The student suite of test cases will be graded according to how thoroughly they test a pager. We will judge thoroughness of the test suite by how well it exposes potential bugs in a pager. The auto-grader will first run a test case with a correct pager and generate the correct output FROM THE PAGER (on stdout, i.e. the stream used by cout) for this test case. The auto-grader will then run the test case with a set of buggy pagers. A test case exposes a buggy pager by causing the buggy pager to generate output (on stdout) that differs from the correct output. The test suite is graded based on how many of the buggy pagers were exposed by at least one test case. This is known as "mutation testing" in the research literature on automated testing.

Because your programs will be auto-graded, you must be careful to follow the exact rules in the project description:

  1. Your code should not print any output other than that specified for vm_syslog. The pager infrastructure also prints messages to help you debug (and to allow the auto-grader to understand what the pager is doing); you can disable these messages by running the pager with the "-q" flag.
  2. Do not modify the header files or libraries provided in the project directory.

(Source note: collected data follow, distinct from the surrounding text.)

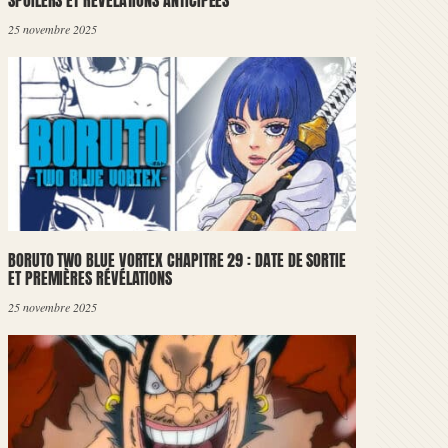
SPOILERS ET RÉVÉLATIONS ANTICIPÉES
25 novembre 2025
BORUTO TWO BLUE VORTEX CHAPITRE 29 : DATE DE SORTIE
ET PREMIÈRES RÉVÉLATIONS
25 novembre 2025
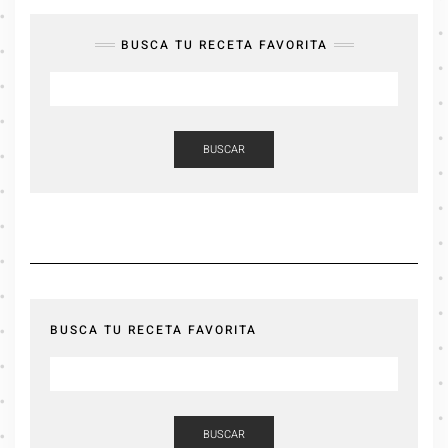
BUSCA TU RECETA FAVORITA
BUSCAR
BUSCA TU RECETA FAVORITA
BUSCAR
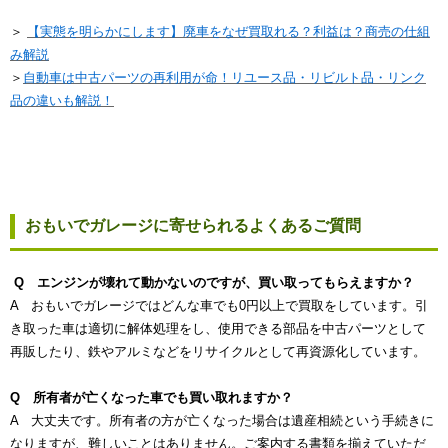
＞
【実態を明らかにします】廃車をなぜ買取れる？利益は？商売の仕組
み解説
＞
自動車は中古パーツの再利用が命！リユース品・リビルト品・リンク
品の違いも解説！
おもいでガレージに寄せられるよくあるご質問
Q エンジンが壊れて動かないのですが、買い取ってもらえますか？
A おもいでガレージではどんな車でも0円以上で買取をしています。引
き取った車は適切に解体処理をし、使用できる部品を中古パーツとして
再販したり、鉄やアルミなどをリサイクルとして再資源化しています。
Q 所有者が亡くなった車でも買い取れますか？
A 大丈夫です。所有者の方が亡くなった場合は遺産相続という手続きに
なりますが、難しいことはありません。ご案内する書類を揃えていただ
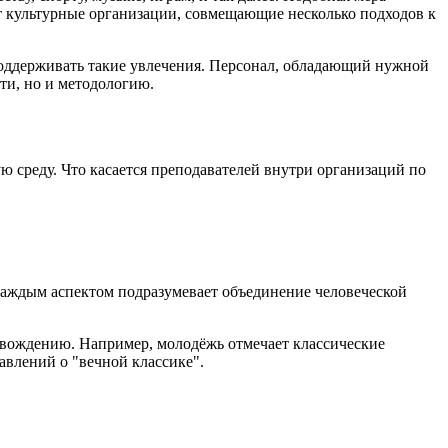
 культурные организации, совмещающие несколько подходов к
 поддерживать такие увлечения. Персонал, обладающий нужной
ти, но и методологию.
среду. Что касается преподавателей внутри организаций по
 каждым аспектом подразумевает объединение человеческой
овождению. Например, молодёжь отмечает классические
авлений о "вечной классике".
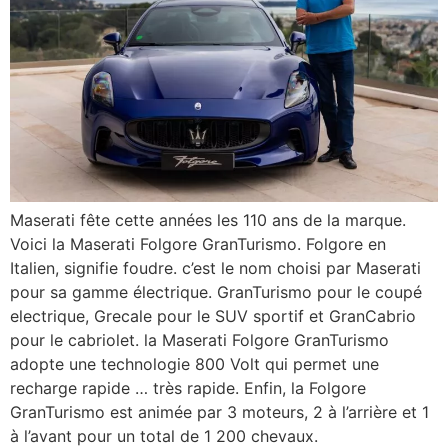
Maserati fête cette années les 110 ans de la marque.
Voici la Maserati Folgore GranTurismo. Folgore en
Italien, signifie foudre. c’est le nom choisi par Maserati
pour sa gamme électrique. GranTurismo pour le coupé
electrique, Grecale pour le SUV sportif et GranCabrio
pour le cabriolet. la Maserati Folgore GranTurismo
adopte une technologie 800 Volt qui permet une
recharge rapide … très rapide. Enfin, la Folgore
GranTurismo est animée par 3 moteurs, 2 à l’arrière et 1
à l’avant pour un total de 1 200 chevaux.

In addition to the auto-grader's evaluation of your programs' correctness, I will evaluate your programs on issues such as the clarity and completeness of your documentation, coding style, the efficiency, brevity, and understandability of your code, etc. Your pager documentation should give an overall picture of your solution, with enough detail that I can easily read and understand your code. You should present a list of all of the places in your solution that you deferred work; give both the event that you deferred, and the time at which you had to do the work.

10. Turning in the project

Use the submit2310 program to submit your files. submit2310 submits the set of files associated with a project part, and is called as follows:

    submit2310 <project-part> <file1> <file2> <file3> ... <filen>

Here are the files you should submit for this project:

  1. C++ program for your pager, which should be named "pager.cc".
  2. suite of test cases (each test case is an C++ program in a separate file). The name of each test case must follow the format described in Section 7, e.g.:
        submit2310 3 pager.cc test1.4.cc test2.32.cc

The official time of submission for your project will be the time of your last submission. If you send in anything after the due date, your project will be considered late.

11. Project Writeup

For your project writeup, I would like you to write a short (3-5 pages) paper that summarizes your project. In particular, you should include i) an introductory section that highlights the purpose of the project, ii) an architectural overview/design section that describes the structure of your code (if a figure makes your discussion more clear, use one!), iii) an evaluation section that discusses your test cases and how you verified the correct behavior of your pager, and iv) a conclusion that draws conclusions and reflects on the assignment in general. The purpose of the writeup is to help you gain experience with technical writing. Send me the writeup as a PDF (via email) no later than 48 hours after the due date for the code.